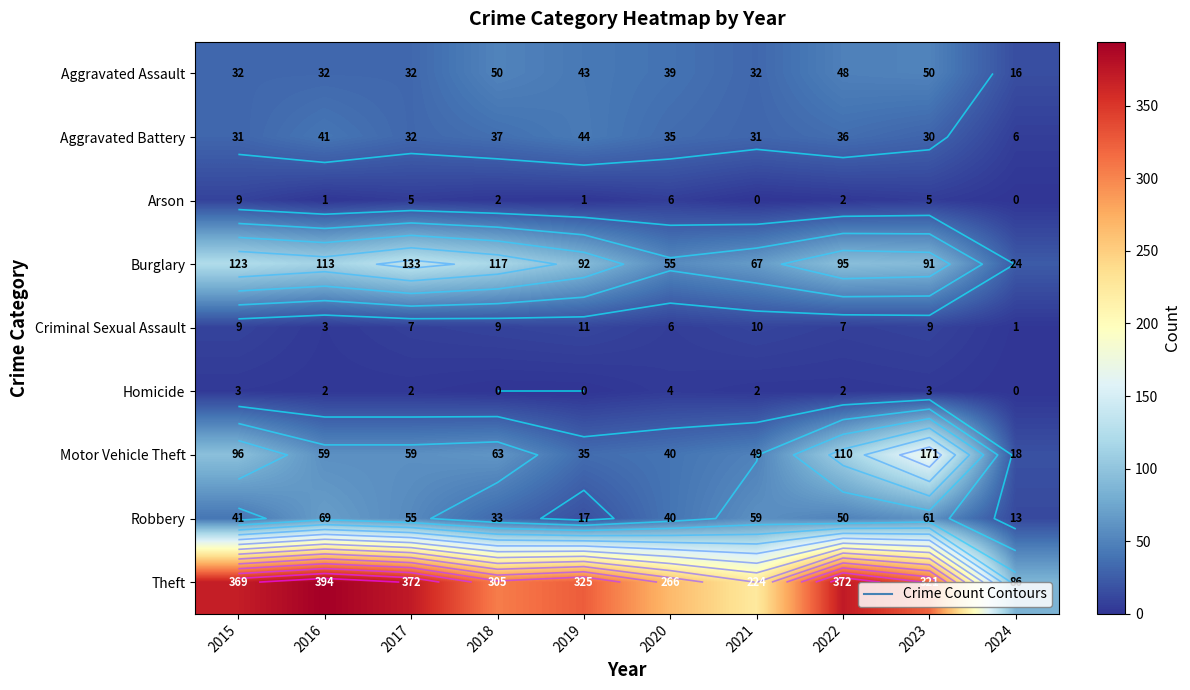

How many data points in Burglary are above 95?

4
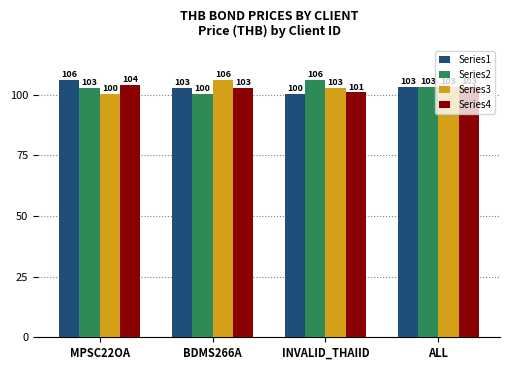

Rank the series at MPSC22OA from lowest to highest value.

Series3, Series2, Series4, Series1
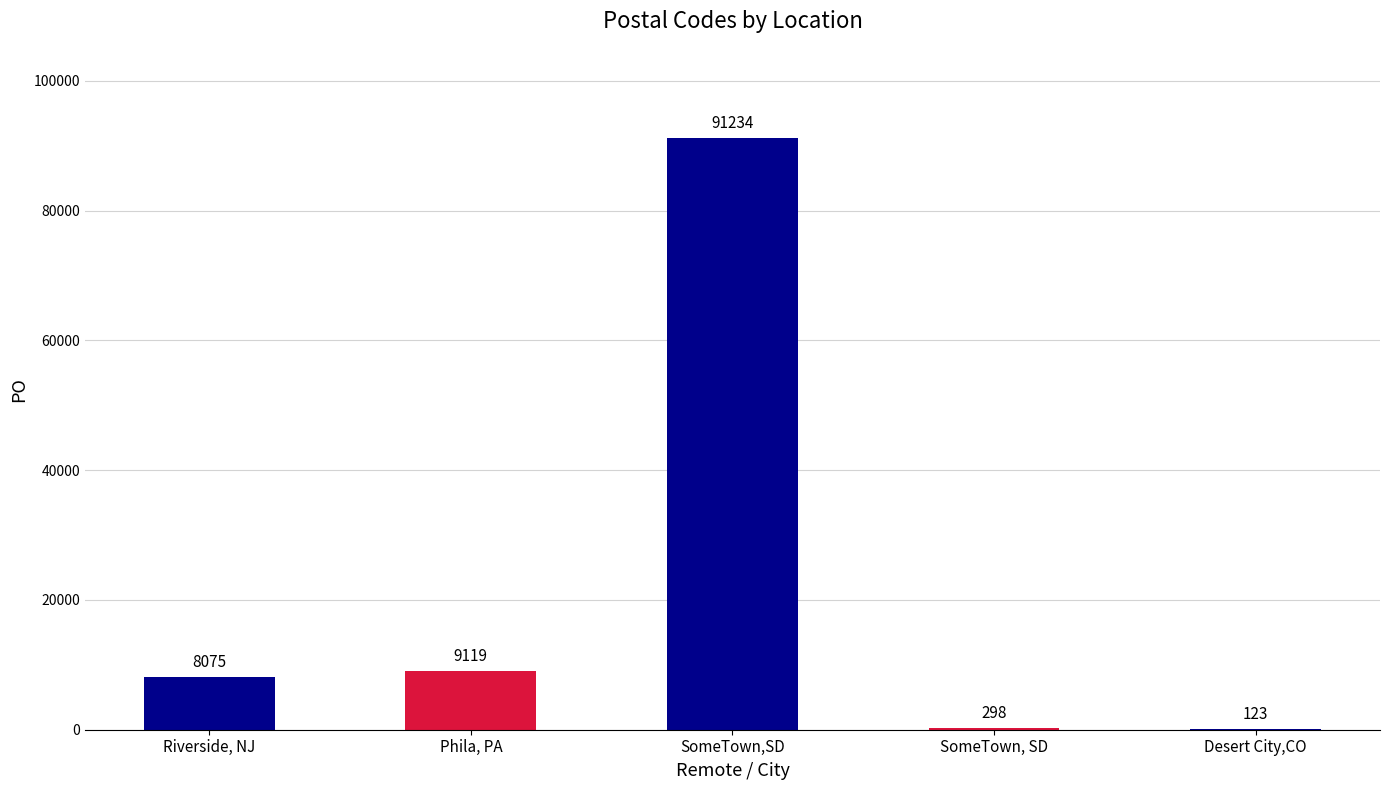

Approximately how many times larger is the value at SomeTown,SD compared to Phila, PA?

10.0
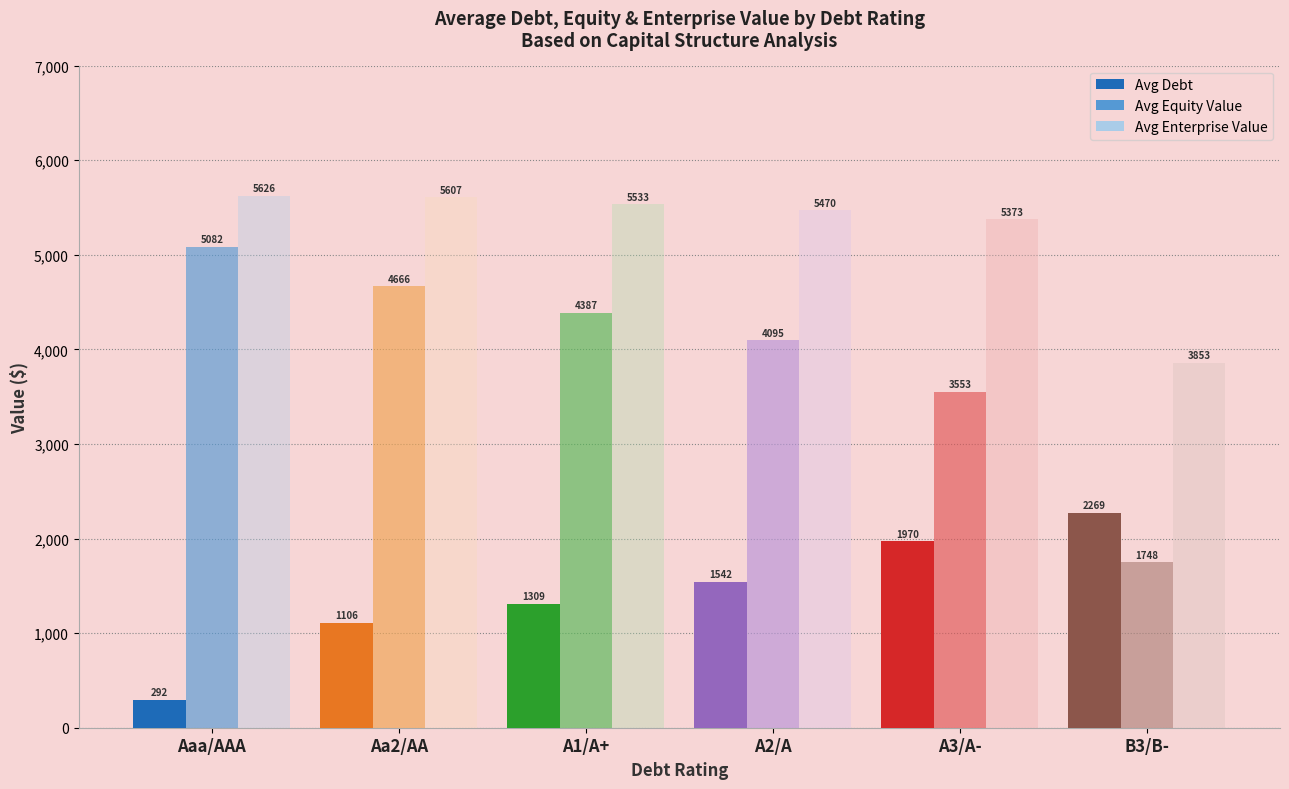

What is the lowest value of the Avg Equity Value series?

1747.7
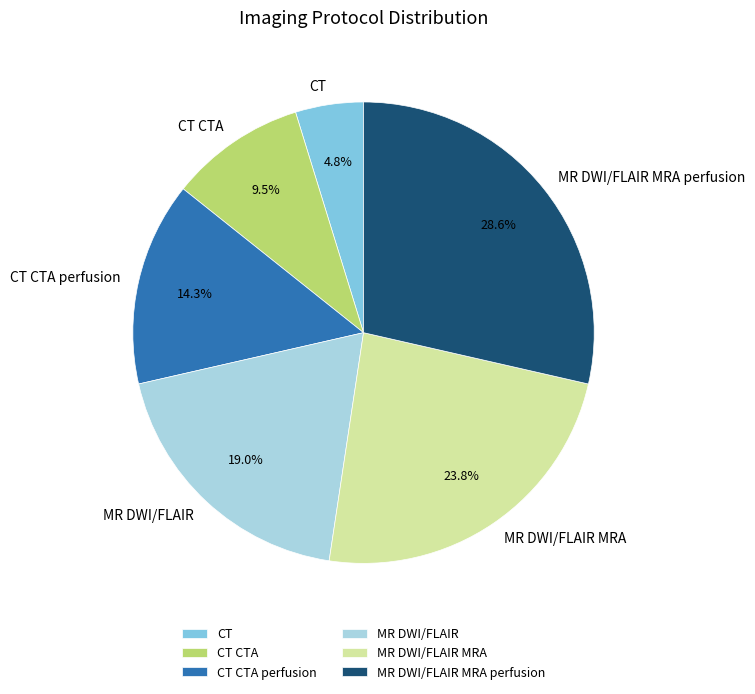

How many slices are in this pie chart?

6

***

Write out all of the lines above verbatim, omitting the pictures.

How many data points in Burglary are above 95?

4

Rank the series at MPSC22OA from lowest to highest value.

Series3, Series2, Series4, Series1

Approximately how many times larger is the value at SomeTown,SD compared to Phila, PA?

10.0

What is the lowest value of the Avg Equity Value series?

1747.7

How many slices are in this pie chart?

6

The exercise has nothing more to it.